Anthropologie de la parenté PDF

Le même mode de calcul de parenté était également pratiqué en Anthropologie de la parenté PDF, mais aussi en Corse, où il est employé quelquefois encore de nos jours. Un oncle à la mode de Bretagne est le cousin germain du père ou de la mère. Une tante à la mode de Bretagne est la cousine germaine du père ou de la mère. Un neveu à la mode de Bretagne est le fils d’un cousin ou d’une cousine germaine.


Une nièce à la mode de Bretagne est la fille d’un cousin ou d’une cousine germaine. Un cousin à la mode de Bretagne est le fils d’un oncle ou d’une tante à la mode de Bretagne c’est-à-dire le fils d’un cousin germain ou d’une cousine germaine du père ou de la mère. Une cousine à la mode de Bretagne est la fille d’un oncle ou d’une tante à la mode de Bretagne c’est-à-dire la fille d’un cousin germain ou d’une cousine germaine du père ou de la mère. Rechercher les pages comportant ce texte. La dernière modification de cette page a été faite le 5 décembre 2018 à 14:51. Dans le cas des parentés d’alliance, on parle souvent d’affinité, dans celui des parentés d’adoption, d’affiliation.

Nous pouvons considérer que chaque individu de chaque société entretient des relations de parenté. La parenté articule des fonctions intégrantes et discriminantes qui vont au-delà des proches parents ou de la famille, que l’on donne à ce terme un sens étroit ou étendu. La parenté a été analysée par les anthropologues de bien des manières, et selon des optiques parfois contradictoires. Il est légitime d’étudier le substrat commun que la parenté humaine partage avec l’organisation de la reproduction ou la vie collective d’autres organismes sexués.

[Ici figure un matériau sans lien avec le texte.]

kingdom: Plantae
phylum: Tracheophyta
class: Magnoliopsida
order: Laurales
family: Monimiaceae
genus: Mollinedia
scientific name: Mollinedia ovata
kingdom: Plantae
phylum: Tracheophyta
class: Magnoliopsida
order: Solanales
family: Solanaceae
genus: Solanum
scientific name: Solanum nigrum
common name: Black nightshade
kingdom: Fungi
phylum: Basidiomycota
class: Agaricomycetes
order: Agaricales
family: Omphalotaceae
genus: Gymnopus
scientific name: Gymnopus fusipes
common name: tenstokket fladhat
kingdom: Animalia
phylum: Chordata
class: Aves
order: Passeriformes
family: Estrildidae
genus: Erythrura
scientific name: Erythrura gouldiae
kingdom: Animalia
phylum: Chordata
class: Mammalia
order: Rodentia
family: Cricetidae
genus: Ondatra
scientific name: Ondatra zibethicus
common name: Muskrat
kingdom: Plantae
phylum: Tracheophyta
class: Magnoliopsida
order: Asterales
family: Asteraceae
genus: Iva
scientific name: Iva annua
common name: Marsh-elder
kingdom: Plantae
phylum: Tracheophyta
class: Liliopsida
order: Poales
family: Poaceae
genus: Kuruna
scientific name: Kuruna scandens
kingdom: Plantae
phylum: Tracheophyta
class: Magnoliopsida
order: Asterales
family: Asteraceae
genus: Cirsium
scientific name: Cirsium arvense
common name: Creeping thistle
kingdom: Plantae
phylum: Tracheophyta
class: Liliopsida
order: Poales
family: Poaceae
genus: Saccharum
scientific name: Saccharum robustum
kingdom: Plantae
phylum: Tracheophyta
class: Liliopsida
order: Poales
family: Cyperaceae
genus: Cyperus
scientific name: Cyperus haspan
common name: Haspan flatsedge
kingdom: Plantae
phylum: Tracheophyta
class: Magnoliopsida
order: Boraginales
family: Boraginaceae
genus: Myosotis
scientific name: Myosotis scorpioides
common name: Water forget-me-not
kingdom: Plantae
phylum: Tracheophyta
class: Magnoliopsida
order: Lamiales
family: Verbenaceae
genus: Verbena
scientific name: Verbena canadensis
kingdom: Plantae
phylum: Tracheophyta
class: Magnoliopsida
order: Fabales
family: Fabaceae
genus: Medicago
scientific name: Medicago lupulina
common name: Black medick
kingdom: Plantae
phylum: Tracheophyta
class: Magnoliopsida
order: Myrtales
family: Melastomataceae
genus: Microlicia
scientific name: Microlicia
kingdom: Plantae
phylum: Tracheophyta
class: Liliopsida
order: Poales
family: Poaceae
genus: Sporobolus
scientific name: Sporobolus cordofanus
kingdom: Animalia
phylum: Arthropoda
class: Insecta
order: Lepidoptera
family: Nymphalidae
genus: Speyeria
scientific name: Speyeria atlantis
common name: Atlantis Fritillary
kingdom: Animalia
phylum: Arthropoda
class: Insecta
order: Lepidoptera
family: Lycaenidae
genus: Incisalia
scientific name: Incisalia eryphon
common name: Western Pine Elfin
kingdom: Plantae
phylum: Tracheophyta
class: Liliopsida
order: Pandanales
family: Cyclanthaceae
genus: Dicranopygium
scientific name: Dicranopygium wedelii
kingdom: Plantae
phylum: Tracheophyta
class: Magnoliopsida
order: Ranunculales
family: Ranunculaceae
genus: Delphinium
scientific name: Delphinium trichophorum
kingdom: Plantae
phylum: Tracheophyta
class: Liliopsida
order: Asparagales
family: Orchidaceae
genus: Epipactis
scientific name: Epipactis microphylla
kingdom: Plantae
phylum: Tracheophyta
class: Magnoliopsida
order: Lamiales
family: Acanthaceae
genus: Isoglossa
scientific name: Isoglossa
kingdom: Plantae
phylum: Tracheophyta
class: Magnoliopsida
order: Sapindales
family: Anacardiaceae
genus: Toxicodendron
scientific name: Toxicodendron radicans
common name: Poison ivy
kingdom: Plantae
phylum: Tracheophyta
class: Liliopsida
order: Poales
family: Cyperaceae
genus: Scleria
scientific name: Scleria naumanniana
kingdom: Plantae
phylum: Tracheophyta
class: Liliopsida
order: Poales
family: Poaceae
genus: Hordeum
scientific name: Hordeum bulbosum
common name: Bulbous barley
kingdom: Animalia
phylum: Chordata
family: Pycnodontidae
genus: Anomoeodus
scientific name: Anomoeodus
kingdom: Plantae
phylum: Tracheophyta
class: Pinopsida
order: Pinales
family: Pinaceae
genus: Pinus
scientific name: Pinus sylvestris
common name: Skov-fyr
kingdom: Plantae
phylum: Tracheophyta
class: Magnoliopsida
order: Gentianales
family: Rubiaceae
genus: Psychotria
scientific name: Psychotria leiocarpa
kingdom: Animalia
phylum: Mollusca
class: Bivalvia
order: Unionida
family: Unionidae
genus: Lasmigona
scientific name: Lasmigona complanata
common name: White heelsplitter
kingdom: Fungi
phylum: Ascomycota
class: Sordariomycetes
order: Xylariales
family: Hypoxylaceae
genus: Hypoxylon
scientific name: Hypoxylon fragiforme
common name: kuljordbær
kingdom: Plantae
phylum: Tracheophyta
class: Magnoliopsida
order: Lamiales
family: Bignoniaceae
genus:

Pour des raisons évolutives évidentes, la parenté humaine est plus proche de l’organisation des collectifs de primates supérieurs que de celle des oiseaux, des reptiles ou des insectes. La genèse évolutive de la parenté humaine reste à ce jour un domaine hautement conjectural. La constitution d’une représentation de la filiation aurait ainsi donné plus d’importance au père qui, dès lors, aurait pu  s’interposer  dans la relation entre la mère et ses enfants, une nouveauté à son tour non dépourvue de conséquences sur le développement psychique de ces derniers. Toutefois, si la parenté humaine apparaît en même temps que le langage, on ne saurait montrer trop de prudence au moment d’en tirer des conséquences. Cette réunion d’éléments permet l’avènement d’une prohibition de l’inceste  humain  qui est au fondement du  contrat social  original et originel que constitue pour lui la parenté. Lévi-Strauss l’a parfois exprimé dans les termes classiques du passage de la nature à la culture. Les liens de parenté, bien qu’on ait tendance à les considérer comme  naturels  ou biologiques, ne le sont que dans la tradition occidentale : c’est ainsi que la  consanguinité  est considérée comme biologique.

Le droit civil français définit le degré de parenté dans le titre relatif aux successions. Un enfant et son père sont parents au premier degré. Un frère et sa sœur sont ainsi  parents au premier degré . Des cousins germains sont donc parents au deuxième degré car il faut remonter à la génération du grand-père ou de la grand-mère pour trouver un ancêtre commun. Ce mode de calcul vaut pour les individus d’une même génération.

La filiation est, selon Ghasarian,  le principe gouvernant la transmission de la parenté. La filiation permet de donner un statut social à un individu et de classer les hommes, ce qui est particulièrement important, par exemple pour les règles du mariage. Note : ces organisations sont particulièrement complexes, et un exposé détaillé demanderait un grand nombre de schémas pour être intelligible. Nous nous en tiendrons donc à des généralités.

La filiation est imposée à chacun, du côté du père ou de la mère. Généralement, dans ces systèmes, on estime l’importance du rôle physique de l’homme ou de la femme dans la procréation d’après cette appartenance au père ou à la mère. Dans la plupart des filiations unilinéaires les femmes sont dominées par les hommes. D’après Laburthe-Tolra, ce système est fondé par la force physique, plus grande chez l’homme, et donc aussi par la violence, malgré la rébellion des femmes dans beaucoup de sociétés traditionnelles. Dans cette filiation, l’individu appartient au groupe parental consanguin de son père. Les relations sociales à l’intérieur du groupe et le droit dépendent des hommes.